Data →
Segment Open

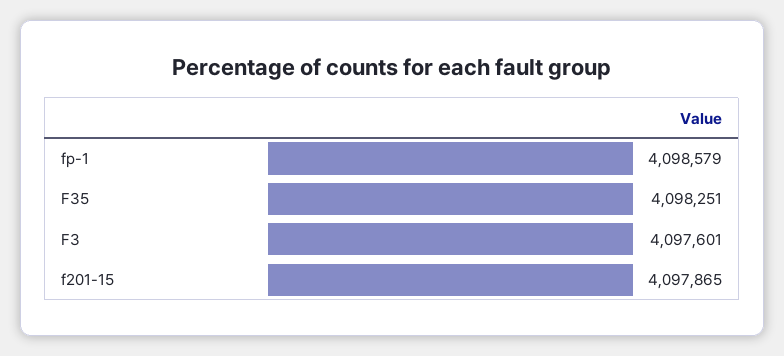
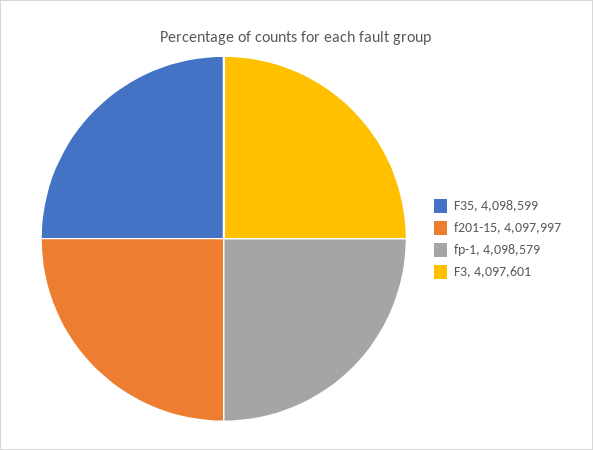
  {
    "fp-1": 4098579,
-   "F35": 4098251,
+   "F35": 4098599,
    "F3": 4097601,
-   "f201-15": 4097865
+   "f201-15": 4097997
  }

Segment Closed
Segment Open

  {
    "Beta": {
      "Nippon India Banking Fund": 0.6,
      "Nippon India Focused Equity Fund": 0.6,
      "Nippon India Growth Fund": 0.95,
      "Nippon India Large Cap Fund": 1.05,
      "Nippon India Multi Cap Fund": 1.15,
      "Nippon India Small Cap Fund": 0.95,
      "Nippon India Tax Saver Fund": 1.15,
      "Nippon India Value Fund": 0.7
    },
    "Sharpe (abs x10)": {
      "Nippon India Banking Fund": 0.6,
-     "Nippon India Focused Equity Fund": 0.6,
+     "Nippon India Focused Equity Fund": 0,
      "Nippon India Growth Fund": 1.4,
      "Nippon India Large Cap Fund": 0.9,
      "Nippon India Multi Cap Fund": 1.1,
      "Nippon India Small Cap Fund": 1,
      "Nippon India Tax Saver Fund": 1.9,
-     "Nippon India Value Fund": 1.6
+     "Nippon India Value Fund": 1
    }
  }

Segment Closed

Job → Find the string "Small" in the listing and copy every line in which it occurs.

Written reply →
      "Nippon India Small Cap Fund": 0.95,
      "Nippon India Small Cap Fund": 1,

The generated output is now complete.